(Collected data)
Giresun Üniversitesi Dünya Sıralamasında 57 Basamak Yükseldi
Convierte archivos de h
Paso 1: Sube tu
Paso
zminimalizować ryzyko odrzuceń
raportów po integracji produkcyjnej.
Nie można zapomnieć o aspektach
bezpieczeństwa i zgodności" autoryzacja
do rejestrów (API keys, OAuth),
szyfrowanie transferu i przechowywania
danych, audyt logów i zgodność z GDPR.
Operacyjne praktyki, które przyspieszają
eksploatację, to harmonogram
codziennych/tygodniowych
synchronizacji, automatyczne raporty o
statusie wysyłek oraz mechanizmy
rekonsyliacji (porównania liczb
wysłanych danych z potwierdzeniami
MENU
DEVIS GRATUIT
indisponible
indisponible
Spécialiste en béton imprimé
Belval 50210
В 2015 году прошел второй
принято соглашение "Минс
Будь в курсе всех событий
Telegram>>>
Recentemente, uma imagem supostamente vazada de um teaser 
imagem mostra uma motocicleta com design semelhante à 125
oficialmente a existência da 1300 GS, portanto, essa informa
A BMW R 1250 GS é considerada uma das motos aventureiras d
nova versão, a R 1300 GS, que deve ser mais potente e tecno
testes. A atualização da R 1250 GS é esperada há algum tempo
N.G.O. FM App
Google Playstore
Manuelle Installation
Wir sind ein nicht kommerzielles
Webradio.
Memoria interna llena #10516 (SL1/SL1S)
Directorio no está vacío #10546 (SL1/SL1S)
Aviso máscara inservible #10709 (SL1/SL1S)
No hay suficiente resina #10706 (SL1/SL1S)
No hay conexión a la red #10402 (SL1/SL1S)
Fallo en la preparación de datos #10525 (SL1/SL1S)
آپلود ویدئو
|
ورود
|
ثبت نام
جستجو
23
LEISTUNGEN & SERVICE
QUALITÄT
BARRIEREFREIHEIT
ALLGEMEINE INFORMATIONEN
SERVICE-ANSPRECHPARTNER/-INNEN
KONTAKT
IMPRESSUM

■ Required action: Here the answer is the exact run of lines above, from the line with "Telegram>>>" down to the last, and nothing else.

■ Task answer:
Telegram>>>
Recentemente, uma imagem supostamente vazada de um teaser 
imagem mostra uma motocicleta com design semelhante à 125
oficialmente a existência da 1300 GS, portanto, essa informa
A BMW R 1250 GS é considerada uma das motos aventureiras d
nova versão, a R 1300 GS, que deve ser mais potente e tecno
testes. A atualização da R 1250 GS é esperada há algum tempo
N.G.O. FM App
Google Playstore
Manuelle Installation
Wir sind ein nicht kommerzielles
Webradio.
Memoria interna llena #10516 (SL1/SL1S)
Directorio no está vacío #10546 (SL1/SL1S)
Aviso máscara inservible #10709 (SL1/SL1S)
No hay suficiente resina #10706 (SL1/SL1S)
No hay conexión a la red #10402 (SL1/SL1S)
Fallo en la preparación de datos #10525 (SL1/SL1S)
آپلود ویدئو
|
ورود
|
ثبت نام
جستجو
23
LEISTUNGEN & SERVICE
QUALITÄT
BARRIEREFREIHEIT
ALLGEMEINE INFORMATIONEN
SERVICE-ANSPRECHPARTNER/-INNEN
KONTAKT
IMPRESSUM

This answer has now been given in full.